5Siehe, sie sind wie Wildesel: In der Wüste gehen sie an ihr Werk und suchen Nahrung in der Einöde als Speise für ihre Kinder. 6Sie ernten des Nachts auf dem Acker und halten Nachlese im Weinberg des Gottlosen. 7Sie liegen in der Nacht nackt ohne Gewand und haben keine Decke im Frost. 8Sie triefen vom Regen in den Bergen; sie müssen sich an die Felsen drücken, weil sie sonst keine Zuflucht haben. 9Man reißt das Waisenkind von der Mutterbrust und nimmt den Säugling der Armen zum Pfande. 10Nackt gehen sie einher ohne Kleider, und hungrig tragen sie Garben. 11Gleich in den Gärten pressen sie Öl, sie treten die Kelter und leiden doch Durst. 12Fern der Stadt seufzen Sterbende, und die Seele der Säuglinge schreit. Doch Gott achtet nicht darauf!

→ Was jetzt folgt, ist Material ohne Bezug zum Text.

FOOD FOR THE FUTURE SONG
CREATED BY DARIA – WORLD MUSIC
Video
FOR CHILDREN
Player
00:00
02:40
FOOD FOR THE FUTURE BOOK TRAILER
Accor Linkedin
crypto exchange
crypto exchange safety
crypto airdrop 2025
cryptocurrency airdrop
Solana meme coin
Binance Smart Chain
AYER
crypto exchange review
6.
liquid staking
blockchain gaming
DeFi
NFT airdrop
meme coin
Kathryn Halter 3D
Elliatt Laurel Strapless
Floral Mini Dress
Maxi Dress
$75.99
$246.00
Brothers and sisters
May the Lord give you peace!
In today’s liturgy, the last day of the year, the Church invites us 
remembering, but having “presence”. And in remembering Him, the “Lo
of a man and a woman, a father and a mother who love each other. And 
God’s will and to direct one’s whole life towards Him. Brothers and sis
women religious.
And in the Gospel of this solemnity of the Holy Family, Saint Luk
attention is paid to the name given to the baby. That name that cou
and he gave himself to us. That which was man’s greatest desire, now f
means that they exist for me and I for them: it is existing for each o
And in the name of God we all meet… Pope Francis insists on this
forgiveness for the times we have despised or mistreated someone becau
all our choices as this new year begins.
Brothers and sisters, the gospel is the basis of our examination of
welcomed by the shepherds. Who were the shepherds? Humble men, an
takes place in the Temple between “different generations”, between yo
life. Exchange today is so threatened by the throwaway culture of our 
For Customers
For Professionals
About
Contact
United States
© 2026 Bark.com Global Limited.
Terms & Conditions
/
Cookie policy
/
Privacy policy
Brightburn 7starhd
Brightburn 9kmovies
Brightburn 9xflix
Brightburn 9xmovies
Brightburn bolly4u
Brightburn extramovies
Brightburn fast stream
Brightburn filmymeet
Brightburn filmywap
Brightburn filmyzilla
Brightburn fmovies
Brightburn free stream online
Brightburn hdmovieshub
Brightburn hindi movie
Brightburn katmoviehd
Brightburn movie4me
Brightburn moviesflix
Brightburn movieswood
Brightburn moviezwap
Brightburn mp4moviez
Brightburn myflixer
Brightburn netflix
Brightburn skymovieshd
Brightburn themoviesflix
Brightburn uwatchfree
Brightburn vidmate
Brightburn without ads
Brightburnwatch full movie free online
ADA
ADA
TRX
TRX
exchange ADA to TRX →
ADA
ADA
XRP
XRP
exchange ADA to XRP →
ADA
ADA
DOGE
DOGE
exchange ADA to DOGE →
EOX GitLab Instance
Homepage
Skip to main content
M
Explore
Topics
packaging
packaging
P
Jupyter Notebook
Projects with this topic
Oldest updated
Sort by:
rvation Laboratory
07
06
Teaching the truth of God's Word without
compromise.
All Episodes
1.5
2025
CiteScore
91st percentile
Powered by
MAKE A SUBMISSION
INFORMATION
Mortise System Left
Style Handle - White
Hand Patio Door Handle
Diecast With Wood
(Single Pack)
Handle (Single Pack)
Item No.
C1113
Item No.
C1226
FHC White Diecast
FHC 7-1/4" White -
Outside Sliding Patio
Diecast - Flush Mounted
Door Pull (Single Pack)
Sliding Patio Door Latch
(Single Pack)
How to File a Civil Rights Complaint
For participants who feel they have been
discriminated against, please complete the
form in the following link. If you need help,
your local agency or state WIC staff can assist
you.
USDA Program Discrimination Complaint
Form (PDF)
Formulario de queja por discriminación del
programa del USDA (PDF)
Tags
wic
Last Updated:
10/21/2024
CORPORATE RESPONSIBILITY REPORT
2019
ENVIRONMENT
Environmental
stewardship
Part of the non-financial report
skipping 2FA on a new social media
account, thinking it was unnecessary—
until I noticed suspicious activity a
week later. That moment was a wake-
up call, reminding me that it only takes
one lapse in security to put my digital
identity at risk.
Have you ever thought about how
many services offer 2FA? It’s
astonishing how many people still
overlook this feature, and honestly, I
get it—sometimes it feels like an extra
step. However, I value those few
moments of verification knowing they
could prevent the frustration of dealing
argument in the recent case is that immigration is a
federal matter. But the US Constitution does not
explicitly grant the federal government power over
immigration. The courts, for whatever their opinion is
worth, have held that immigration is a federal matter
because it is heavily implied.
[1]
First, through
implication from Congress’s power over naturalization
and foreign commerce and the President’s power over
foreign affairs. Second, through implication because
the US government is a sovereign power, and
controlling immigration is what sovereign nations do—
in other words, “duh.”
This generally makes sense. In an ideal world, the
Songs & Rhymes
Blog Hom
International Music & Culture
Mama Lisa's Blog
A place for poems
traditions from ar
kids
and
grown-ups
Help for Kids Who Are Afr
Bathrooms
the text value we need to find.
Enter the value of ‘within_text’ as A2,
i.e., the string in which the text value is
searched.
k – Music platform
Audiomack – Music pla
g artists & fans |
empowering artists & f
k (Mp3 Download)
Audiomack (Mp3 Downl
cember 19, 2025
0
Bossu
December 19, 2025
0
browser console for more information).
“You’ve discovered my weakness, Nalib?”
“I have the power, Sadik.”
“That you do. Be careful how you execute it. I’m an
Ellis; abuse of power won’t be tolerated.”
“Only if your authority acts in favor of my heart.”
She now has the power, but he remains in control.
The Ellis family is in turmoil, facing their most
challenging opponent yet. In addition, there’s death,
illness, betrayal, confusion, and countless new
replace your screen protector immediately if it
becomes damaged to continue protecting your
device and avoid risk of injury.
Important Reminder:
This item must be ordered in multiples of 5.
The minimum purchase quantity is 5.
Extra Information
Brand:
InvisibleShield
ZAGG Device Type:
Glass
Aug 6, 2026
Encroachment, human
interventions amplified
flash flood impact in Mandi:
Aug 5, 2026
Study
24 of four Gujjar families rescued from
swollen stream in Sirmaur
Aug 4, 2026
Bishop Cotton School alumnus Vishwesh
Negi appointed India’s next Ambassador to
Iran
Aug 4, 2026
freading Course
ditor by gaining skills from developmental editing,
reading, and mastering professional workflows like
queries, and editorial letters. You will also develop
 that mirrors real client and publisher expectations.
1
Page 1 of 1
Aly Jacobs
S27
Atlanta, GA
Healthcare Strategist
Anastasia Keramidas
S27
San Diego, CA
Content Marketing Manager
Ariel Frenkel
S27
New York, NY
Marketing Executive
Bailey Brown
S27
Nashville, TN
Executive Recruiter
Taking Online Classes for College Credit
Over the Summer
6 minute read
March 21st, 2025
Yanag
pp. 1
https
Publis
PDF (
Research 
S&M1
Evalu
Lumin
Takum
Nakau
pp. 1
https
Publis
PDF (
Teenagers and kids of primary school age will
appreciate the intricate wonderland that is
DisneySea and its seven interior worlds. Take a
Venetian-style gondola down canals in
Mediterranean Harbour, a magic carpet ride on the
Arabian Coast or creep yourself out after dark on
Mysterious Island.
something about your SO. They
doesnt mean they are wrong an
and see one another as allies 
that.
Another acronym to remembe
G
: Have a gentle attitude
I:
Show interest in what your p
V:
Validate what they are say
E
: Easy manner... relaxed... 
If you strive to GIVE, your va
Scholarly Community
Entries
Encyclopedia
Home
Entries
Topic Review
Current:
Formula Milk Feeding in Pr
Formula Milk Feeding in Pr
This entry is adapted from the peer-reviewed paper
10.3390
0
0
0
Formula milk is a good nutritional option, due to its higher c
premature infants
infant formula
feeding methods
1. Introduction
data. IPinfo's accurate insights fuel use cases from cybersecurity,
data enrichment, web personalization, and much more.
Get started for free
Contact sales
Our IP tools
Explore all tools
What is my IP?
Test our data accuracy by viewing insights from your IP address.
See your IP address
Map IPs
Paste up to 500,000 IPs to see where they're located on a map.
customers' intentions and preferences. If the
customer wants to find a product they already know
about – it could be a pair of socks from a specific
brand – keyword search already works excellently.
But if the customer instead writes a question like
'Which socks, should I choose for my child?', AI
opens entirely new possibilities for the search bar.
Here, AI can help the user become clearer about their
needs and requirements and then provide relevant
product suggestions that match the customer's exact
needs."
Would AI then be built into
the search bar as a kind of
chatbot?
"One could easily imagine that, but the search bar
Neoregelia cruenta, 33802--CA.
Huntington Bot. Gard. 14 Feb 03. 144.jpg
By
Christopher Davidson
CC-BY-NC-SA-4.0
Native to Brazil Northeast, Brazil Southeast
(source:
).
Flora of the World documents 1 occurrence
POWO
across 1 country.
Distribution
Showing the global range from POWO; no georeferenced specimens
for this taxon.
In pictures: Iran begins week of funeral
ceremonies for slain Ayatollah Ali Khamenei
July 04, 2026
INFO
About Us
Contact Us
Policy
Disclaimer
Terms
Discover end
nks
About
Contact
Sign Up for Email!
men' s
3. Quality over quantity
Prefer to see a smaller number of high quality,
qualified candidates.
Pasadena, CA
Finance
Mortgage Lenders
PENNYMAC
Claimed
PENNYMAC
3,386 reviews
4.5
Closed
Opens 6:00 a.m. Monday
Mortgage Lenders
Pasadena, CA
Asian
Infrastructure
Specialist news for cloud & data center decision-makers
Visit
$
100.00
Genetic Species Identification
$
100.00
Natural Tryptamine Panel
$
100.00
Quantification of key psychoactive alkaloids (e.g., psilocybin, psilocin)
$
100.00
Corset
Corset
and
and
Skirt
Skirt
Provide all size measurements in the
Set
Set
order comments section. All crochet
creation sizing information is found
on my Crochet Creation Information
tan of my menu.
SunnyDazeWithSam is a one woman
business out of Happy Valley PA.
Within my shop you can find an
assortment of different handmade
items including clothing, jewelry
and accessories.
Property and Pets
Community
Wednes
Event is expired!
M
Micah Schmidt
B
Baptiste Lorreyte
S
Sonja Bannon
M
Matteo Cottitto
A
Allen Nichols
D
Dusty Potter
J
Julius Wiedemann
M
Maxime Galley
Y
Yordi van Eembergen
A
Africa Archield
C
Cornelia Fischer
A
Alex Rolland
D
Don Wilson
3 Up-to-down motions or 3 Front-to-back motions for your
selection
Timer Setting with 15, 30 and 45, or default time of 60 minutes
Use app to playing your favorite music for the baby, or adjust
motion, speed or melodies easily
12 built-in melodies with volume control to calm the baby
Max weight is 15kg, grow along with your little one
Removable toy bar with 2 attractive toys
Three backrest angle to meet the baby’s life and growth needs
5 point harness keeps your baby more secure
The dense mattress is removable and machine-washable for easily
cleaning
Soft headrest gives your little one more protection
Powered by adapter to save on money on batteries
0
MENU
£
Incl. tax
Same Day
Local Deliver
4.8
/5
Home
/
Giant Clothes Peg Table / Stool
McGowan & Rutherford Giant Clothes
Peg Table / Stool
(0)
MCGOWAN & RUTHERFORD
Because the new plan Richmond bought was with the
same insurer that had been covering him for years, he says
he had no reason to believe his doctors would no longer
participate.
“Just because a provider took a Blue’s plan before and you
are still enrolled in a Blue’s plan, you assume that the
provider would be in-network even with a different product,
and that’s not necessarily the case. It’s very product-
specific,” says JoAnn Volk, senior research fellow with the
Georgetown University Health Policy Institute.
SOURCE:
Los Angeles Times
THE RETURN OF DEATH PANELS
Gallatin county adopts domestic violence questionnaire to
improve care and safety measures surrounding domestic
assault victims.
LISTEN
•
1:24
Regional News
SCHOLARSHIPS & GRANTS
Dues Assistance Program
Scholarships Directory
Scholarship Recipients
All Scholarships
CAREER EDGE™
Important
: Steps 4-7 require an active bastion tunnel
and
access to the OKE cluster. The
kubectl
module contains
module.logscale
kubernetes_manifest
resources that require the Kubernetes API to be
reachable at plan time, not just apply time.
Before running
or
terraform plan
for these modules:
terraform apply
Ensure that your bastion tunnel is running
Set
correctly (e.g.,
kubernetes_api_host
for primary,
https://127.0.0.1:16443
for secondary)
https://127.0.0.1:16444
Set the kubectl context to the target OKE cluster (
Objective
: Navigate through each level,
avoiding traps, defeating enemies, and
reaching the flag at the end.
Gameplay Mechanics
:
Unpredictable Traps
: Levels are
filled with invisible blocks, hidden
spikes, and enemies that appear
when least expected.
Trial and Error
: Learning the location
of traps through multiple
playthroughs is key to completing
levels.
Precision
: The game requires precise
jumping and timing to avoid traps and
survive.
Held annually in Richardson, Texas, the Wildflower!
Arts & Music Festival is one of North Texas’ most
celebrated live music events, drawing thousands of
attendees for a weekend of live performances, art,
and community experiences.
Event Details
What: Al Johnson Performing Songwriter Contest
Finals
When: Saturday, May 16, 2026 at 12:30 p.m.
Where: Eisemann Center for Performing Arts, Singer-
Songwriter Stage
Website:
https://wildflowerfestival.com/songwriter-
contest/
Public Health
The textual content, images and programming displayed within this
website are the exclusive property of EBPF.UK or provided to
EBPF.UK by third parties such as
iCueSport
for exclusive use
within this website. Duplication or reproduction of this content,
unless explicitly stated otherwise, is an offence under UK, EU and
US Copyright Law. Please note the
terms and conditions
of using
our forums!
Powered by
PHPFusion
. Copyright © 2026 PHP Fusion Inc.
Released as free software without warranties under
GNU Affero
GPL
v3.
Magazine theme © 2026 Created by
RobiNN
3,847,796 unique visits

13Sie sind Feinde des Lichts geworden, kennen Gottes Weg nicht und bleiben nicht auf seinen Pfaden. 14Wenn der Tag anbricht, steht der Mörder auf und erwürgt den Elenden und Armen, und des Nachts schleicht der Dieb. 15Das Auge des Ehebrechers lauert auf das Dunkel, und er denkt: »Mich sieht kein Auge!«, und verdeckt sein Antlitz. 16Im Finstern bricht man in die Häuser ein; am Tage verbergen sie sich und scheuen alle das Licht. 17Ja, als Morgen gilt ihnen allen die Finsternis, denn sie sind bekannt mit den Schrecken der Finsternis.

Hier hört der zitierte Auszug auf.